In the UK there is a separate qualifying age for the State pension for men and women of a certain age – for a woman born before 1950, eligibility is age 60 whereas for a man born before 1953, eligibility is age 65. The claimant was born a male in 1948 and later married.  As a subsequent male to female transsexual, she applied for a State retirement pension on reaching age 60 on the basis of her acquired gender.  Her application was rejected as she could not produce a full gender recognition certificate. Under UK legislation such a certificate was conditional on the annulment of her marriage.  She had not applied for it as, for religious reasons, she did not wish to annul her marriage. She challenged that legislation in the UK courts.

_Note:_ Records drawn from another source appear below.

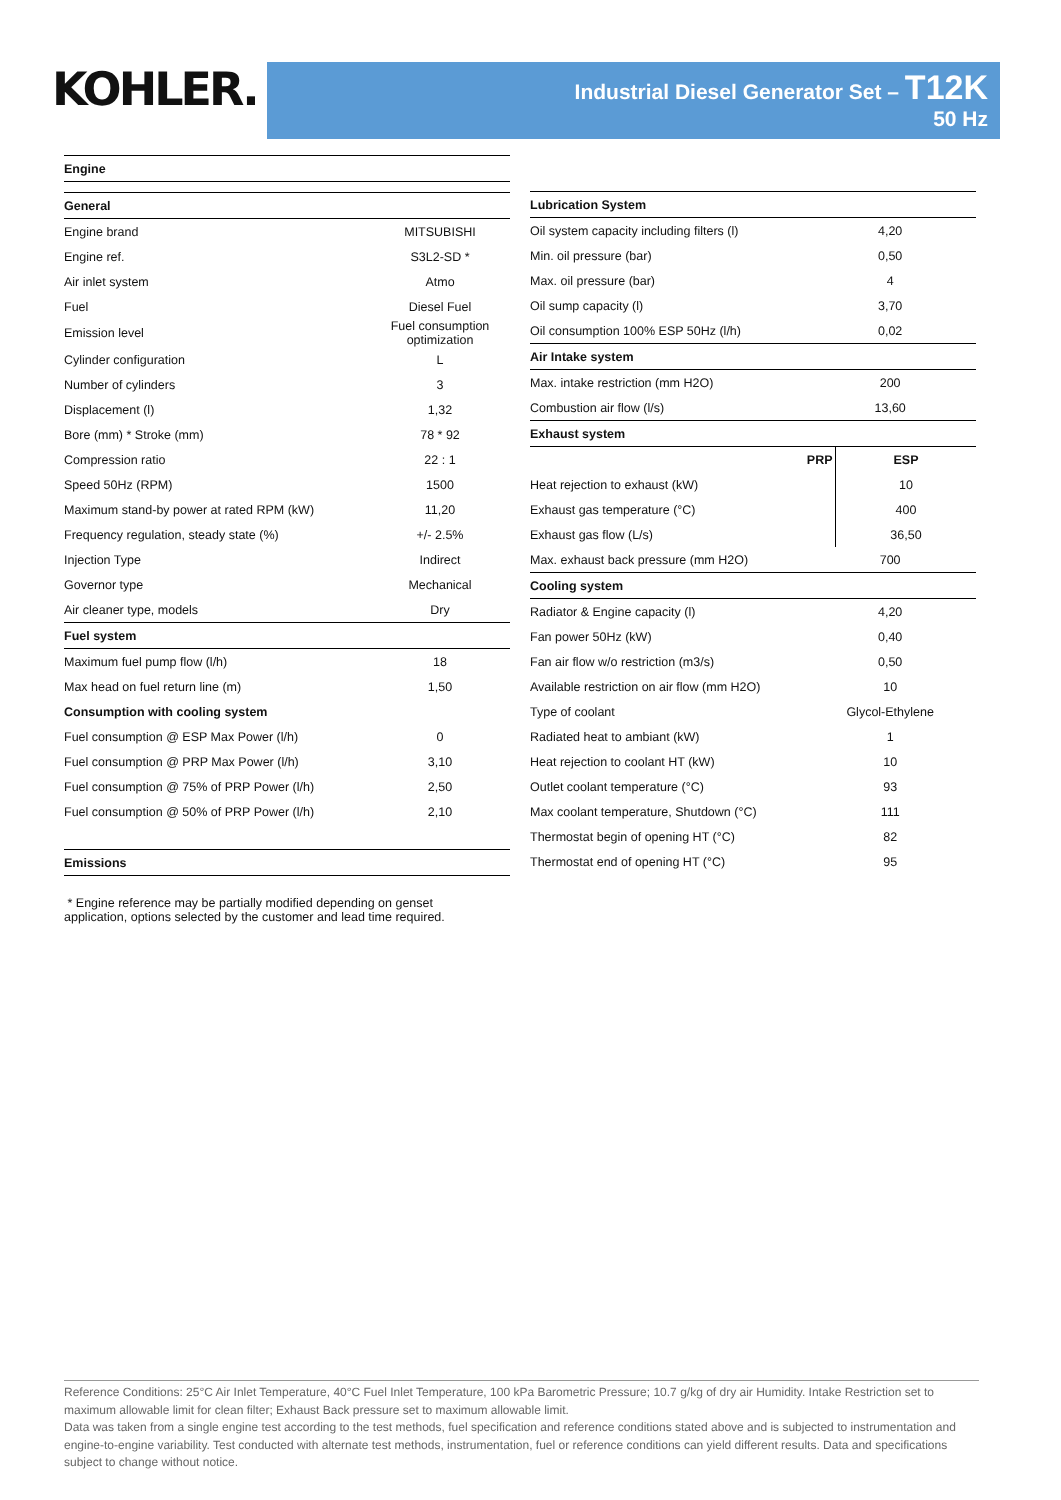KOHLER.
Industrial Diesel Generator Set – T12K
50 Hz
| Engine | |
| General | |
| Engine brand | MITSUBISHI |
| Engine ref. | S3L2-SD * |
| Air inlet system | Atmo |
| Fuel | Diesel Fuel |
| Emission level | Fuel consumption optimization |
| Cylinder configuration | L |
| Number of cylinders | 3 |
| Displacement (l) | 1,32 |
| Bore (mm) * Stroke (mm) | 78 * 92 |
| Compression ratio | 22 : 1 |
| Speed 50Hz (RPM) | 1500 |
| Maximum stand-by power at rated RPM (kW) | 11,20 |
| Frequency regulation, steady state (%) | +/- 2.5% |
| Injection Type | Indirect |
| Governor type | Mechanical |
| Air cleaner type, models | Dry |
| Fuel system | |
| Maximum fuel pump flow (l/h) | 18 |
| Max head on fuel return line (m) | 1,50 |
| Consumption with cooling system | |
| Fuel consumption @ ESP Max Power (l/h) | 0 |
| Fuel consumption @ PRP Max Power (l/h) | 3,10 |
| Fuel consumption @ 75% of PRP Power (l/h) | 2,50 |
| Fuel consumption @ 50% of PRP Power (l/h) | 2,10 |
| Emissions | |
| Lubrication System | | |
| Oil system capacity including filters (l) | 4,20 | |
| Min. oil pressure (bar) | 0,50 | |
| Max. oil pressure (bar) | 4 | |
| Oil sump capacity (l) | 3,70 | |
| Oil consumption 100% ESP 50Hz (l/h) | 0,02 | |
| Air Intake system | | |
| Max. intake restriction (mm H2O) | 200 | |
| Combustion air flow (l/s) | 13,60 | |
| Exhaust system | | |
| | PRP | ESP |
| Heat rejection to exhaust (kW) | | 10 |
| Exhaust gas temperature (°C) | | 400 |
| Exhaust gas flow (L/s) | | 36,50 |
| Max. exhaust back pressure (mm H2O) | 700 | |
| Cooling system | | |
| Radiator & Engine capacity (l) | 4,20 | |
| Fan power 50Hz (kW) | 0,40 | |
| Fan air flow w/o restriction (m3/s) | 0,50 | |
| Available restriction on air flow (mm H2O) | 10 | |
| Type of coolant | Glycol-Ethylene | |
| Radiated heat to ambiant (kW) | 1 | |
| Heat rejection to coolant HT (kW) | 10 | |
| Outlet coolant temperature (°C) | 93 | |
| Max coolant temperature, Shutdown (°C) | 111 | |
| Thermostat begin of opening HT (°C) | 82 | |
| Thermostat end of opening HT (°C) | 95 | |
* Engine reference may be partially modified depending on genset application, options selected by the customer and lead time required.
Reference Conditions: 25°C Air Inlet Temperature, 40°C Fuel Inlet Temperature, 100 kPa Barometric Pressure; 10.7 g/kg of dry air Humidity. Intake Restriction set to maximum allowable limit for clean filter; Exhaust Back pressure set to maximum allowable limit.
Data was taken from a single engine test according to the test methods, fuel specification and reference conditions stated above and is subjected to instrumentation and engine-to-engine variability. Test conducted with alternate test methods, instrumentation, fuel or reference conditions can yield different results. Data and specifications subject to change without notice.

The UK Supreme Court asked the ECJ whether Council Directive 79/7/EEC precluded the imposition in national law of a requirement that (in addition to satisfying the physical, social and psychological criteria for recognising a change of gender) a person who has changed gender must also be unmarried in order to qualify for a State retirement pension.

ECJ decision

The ECJ, although acknowledging that matters of civil status and legal recognition of a change of a person’s gender were within the competence of Member States, stated it was well established that while exercising a competence, a Member State still has to comply with EU law and in particular the principle of non-discrimination. The UK legislation in question was found to be discriminatory as it accorded less favourable treatment directly based on sex to a person who changed gender after marrying than it accorded to a person who kept his or her birth gender and was married.  The UK Government’s proposed reasoning of avoiding a marriage between persons of the same sex did not fall within the derogations from the prohibition on discrimination in Council Directive 79/7/EEC. 

Comment 

As same sex marriage is now legalised (by constitutional amendment and the Marriage Act 2015 in Ireland) and the State pension age has been equalised for both sexes the decision has limited application here. Current Irish and UK law would not fall foul of Council Directive 79/7/EEC on this point but this arose from a historic issue. 

It is noteworthy that the Gender Recognition Act 2015 in Ireland, similar to the UK legislation in this case, (prior to its amendment by the Marriage Act 2015) had required a statutory declaration that a person was not married in order to apply for a gender recognition certificate. It is likely that a limited number of individuals in Ireland (if any) could be in a similar situation to the claimant in this case.